On the 24th of May, Cranswick plc announced its audited preliminary results for the 52 weeks ended the 26th of March 2022.
Revenue increased by 5.8%, while ROCE was 16.9% (lower than the previous year in which it was 17.2%).
What I like about Cranswick is the steady growth it has achieved over long periods. The compounded average growth of revenue since 2005 is around 11%, and it achieved it with all the years growing except one (2019).
The ROCE does not seem typical of a commodity business. And it is in a defensive and strategic sector. In fact, we see that it was able to maintain its growth even in this challenging macro-environment as it did during the pandemic.
Shareholders also benefit from this growth. With the announcement of increasing the dividend by 8% this year, it will achieve 32 years in a row of increases.
What is the strategy of Cranswick?
Cranswick targets its growth in two different directions. On one side, it is widening its offer. Poultry production revenue is now 20% of total sales, with an increase of 30% during last year. Apart from that, two of the three acquisitions during the previous year were in Mediterranean products, diversifying its offer further.

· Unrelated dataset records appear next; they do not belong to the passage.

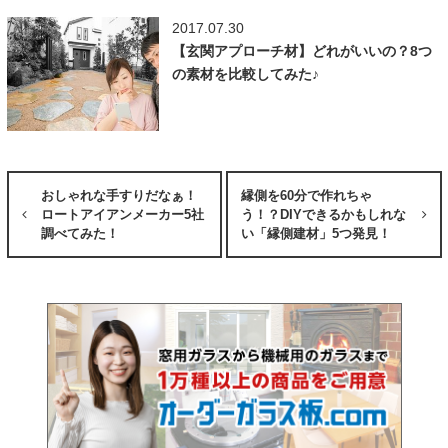
2017.07.30
【玄関アプローチ材】どれがいいの？8つ
の素材を比較してみた♪
おしゃれな手すりだなぁ！
縁側を60分で作れちゃ
ロートアイアンメーカー5社
う！？DIYできるかもしれな
調べてみた！
い「縁側建材」5つ発見！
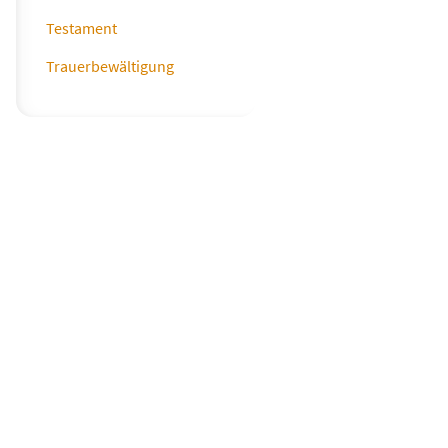
Testament
Trauerbewältigung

On the other side, it aims a vertical integration to control the total supply chain better. The third acquisition, in the Pet foods sector, will also help this aim.
What is the Intrinsic Value of Cranswick?

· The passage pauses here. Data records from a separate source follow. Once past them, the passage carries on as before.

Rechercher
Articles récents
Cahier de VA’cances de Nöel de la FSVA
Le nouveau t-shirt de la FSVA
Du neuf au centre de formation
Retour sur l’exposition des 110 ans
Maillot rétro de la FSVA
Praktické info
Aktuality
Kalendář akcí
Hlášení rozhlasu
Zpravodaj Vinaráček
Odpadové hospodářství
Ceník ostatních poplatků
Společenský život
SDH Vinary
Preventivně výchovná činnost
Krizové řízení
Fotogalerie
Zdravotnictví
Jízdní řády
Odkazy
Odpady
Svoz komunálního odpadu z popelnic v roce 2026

It isn’t easy to put the quality of a company into numbers, especially when it also grows and still has future opportunities in the same sector.
To reflect these key factors, we could either use a higher multiple or increase the expected cash flows in the future.
In my case, and just for rough estimation, I assume that within 3-5 years, it will get an EBIT of GBP160 million. With a multiple of 15, we get GBP 2,400 million, which, divided by the number of shares (53.21 million), gives us a target price of GBp4,510.